Public Work

ublic Work portfolio of sculptor Lee Imonen.


Integral Framework

2013 Oregon Percent for Art Commission, Science Building, Central Oregon Community College, Bend, OR

The central structure supports a series of ‘frames’ which contain castings of imagery relating to the subjects being taught within the building itself.  The frames serve as enlarged slide mounts, with the castings being imagery taken out of its laboratory or environmental context and enlarged, allowing the audience to get up close and personal with each subject from a new vantage point. Designed in part as a response to the interconnected volumes  and the cantilivered forms within the building itself,  Integral Framework is intended to heighten the sense of visual continuity within the building by elaborating on the sense of flow or movement. 


2011 Oregon Percent for Art Commission, Owens Hall, Oregon Institute of Technology, Klamath Falls, OR

he design process for Basin was initially undertaken as an opportunity to develop a dynamic solution to the practical matter of functioning as a teaching tool for the steel connections course taught through OIT’s Civil Engineering program.  Although the sculpture does utilize of the twenty-four structural connections taught in the AISC Connections Teaching Toolkit, Basin’s form is intended to provide a dramatic presence in front of Owens Hall serving as a landmark, meeting place, outdoor classroom, and a visual reminder of the larger landscape of which the campus is a part.


2010 City of Eugene Public Arts Commission Delta Ponds, Eugene, OR

Bountiful references the tradition of Native American net and weir fishing in the Northwest region, specifically throughout the historic floodplains and side channels of the Willamette River.   The sculpture’s extended metaphor expresses both the time honored and renewed commitment to the natural and restored environments.  This reference is likewise intended to shed light on the City of Eugene’s long-term investment in the restoration of the Delta Ponds Wetlands and fish passage.  It is this recognition of cultural tradition combined with a renewed awareness of our limited resources that I hope will result in a continued stewardship of our natural areas.  The brimming net of Bountiful represents the hope and tireless energy that has gone in to the return of this balance.

La Grande Weir

2006 Oregon Percent for Arts Commission, Eastern Oregon University, La Grande, OR

The design for La Grande Weir resulted from and extensive research phase in an attempt to develop a more complete understanding of the Grande Ronde River Valley and its cultural history as a gathering place in the sparse eastern Oregon environment.  The valley has drawn people to its shelter and resources for thousands of years.  White settlers later moved into the valley for the same reasons, and the university continues to draw people together for the purpose of education.  The dormitory plaza became an extension of this concept of gathering place. 

 Understanding this place’s history and current role resulted in developing a visual metaphor around the concept of “gathering place”.  The form for “La Grande Weir” is referential to a Native American fish trap.  In this case, the traditional form has been exaggerated and enlarged, so that the community itself is gathered within the space.  At a scale of 100ft by 60ft and 37 ft tall, the weir becomes its own architectural space, providing a sense of location and shelter within the context of the campus buildings.
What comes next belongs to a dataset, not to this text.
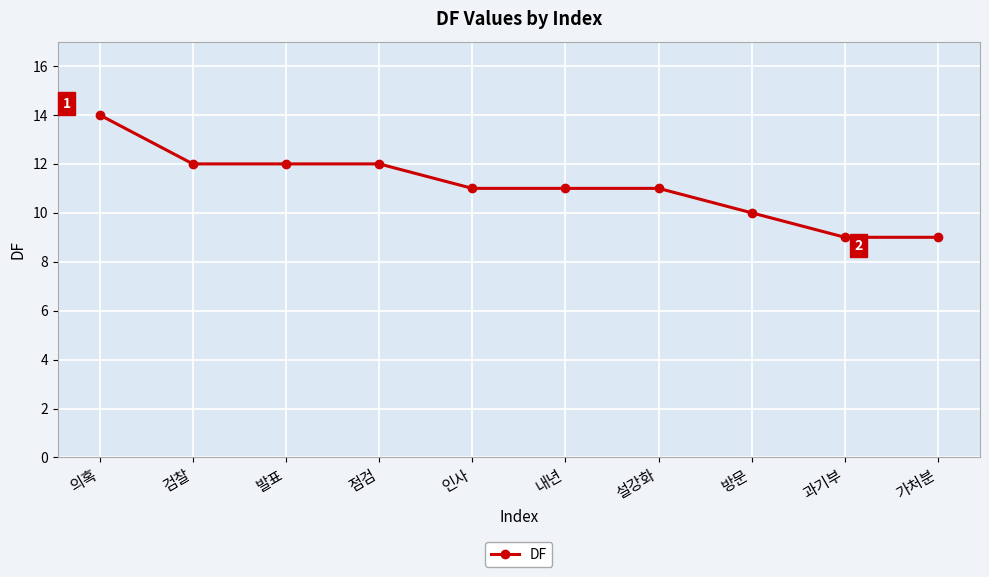

What is the maximum value shown in the chart?

14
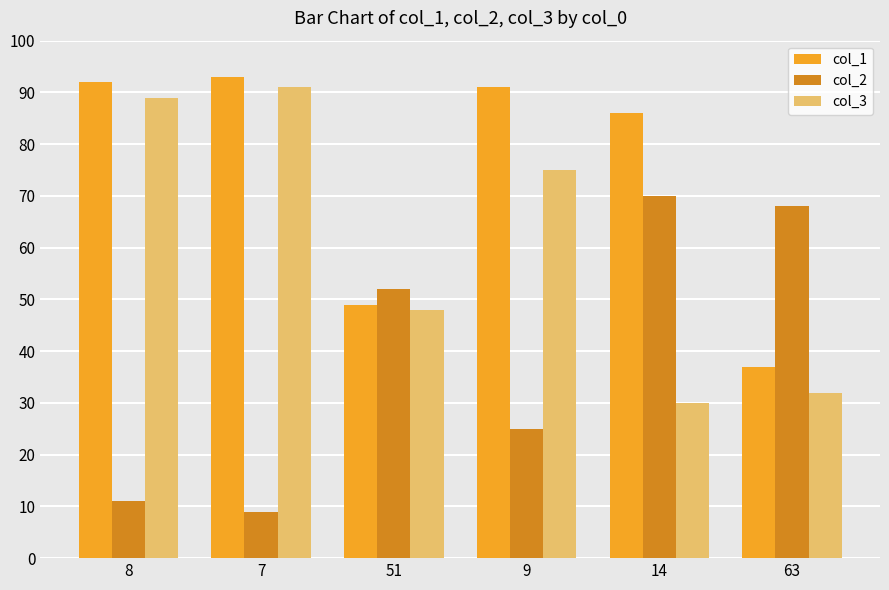

How many bars are there in each group?

3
The sculpture reflects not only the history of the setting, but also the role or function of the place and the way in which people will continue to interact within it.


2003 Oregon Percent for Art Commission, North Mall Office Building, Salem Oregon.
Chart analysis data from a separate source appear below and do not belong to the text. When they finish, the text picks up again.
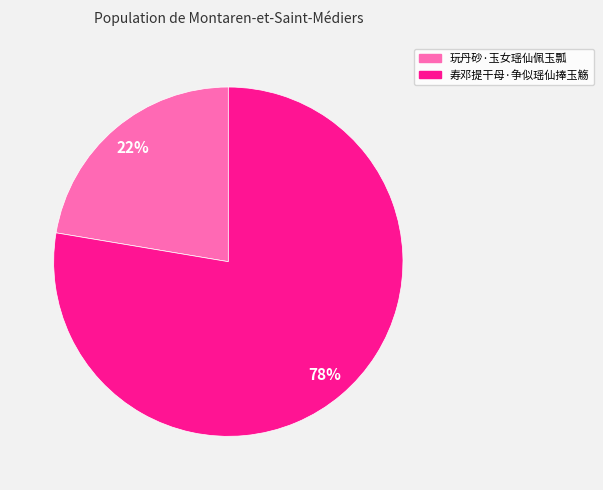

To the nearest percent, what is the combined percentage of 寿邓提干母·争似瑶仙捧玉觞 and 玩丹砂·玉女瑶仙佩玉瓢?

100%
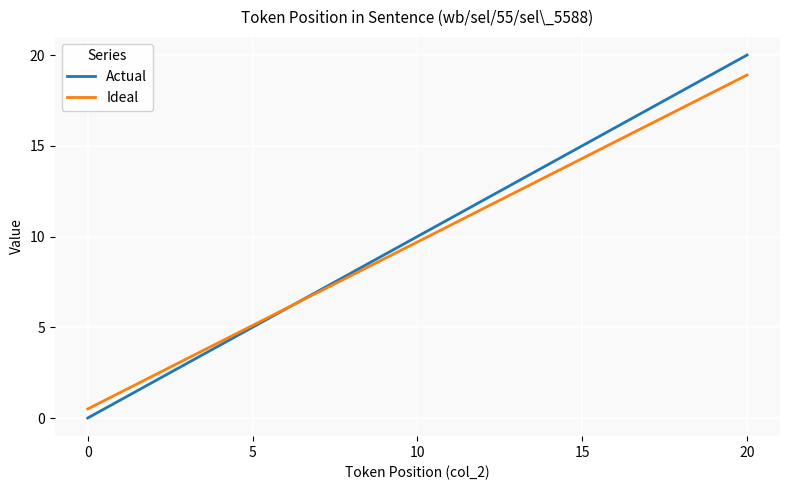

Rank the series by their maximum value, from highest to lowest.

Actual, Ideal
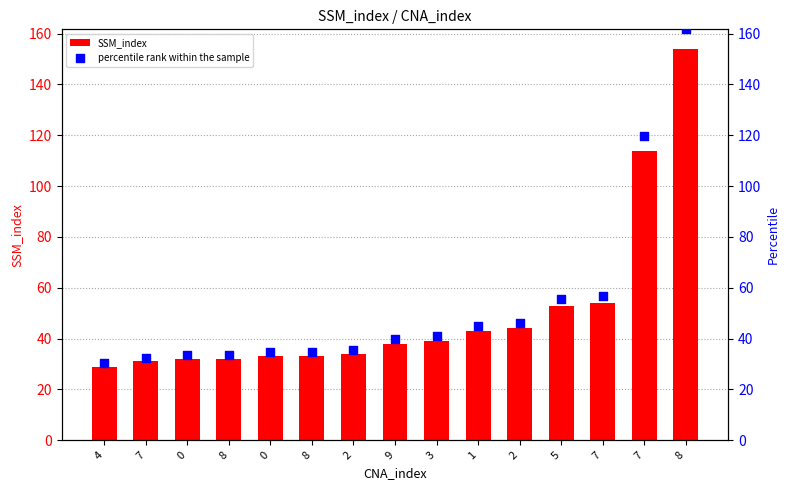

What is the total value across all series at 1?

88.1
 Sampo was designed as a response to the thematic foundation of the North Mall Office Building. This was the State of Oregon’s first public building to use sustainable architecture principles. The theme of sustainability is carried out in the work through both its material and concept.

 The piece is made from fire-salvaged cedar and second use steel. The sculpture’s theme references a story from Scandinavian book of mythology, the Kalevala.  The story recounts a mythical harvester, given to the people of the north by the gods to better work in concert with their challenging environment.

 Standing 36 ft tall, the piece incorporates seating elements and functions as a semi-sheltered space that provides a human scale to the broad, open plaza.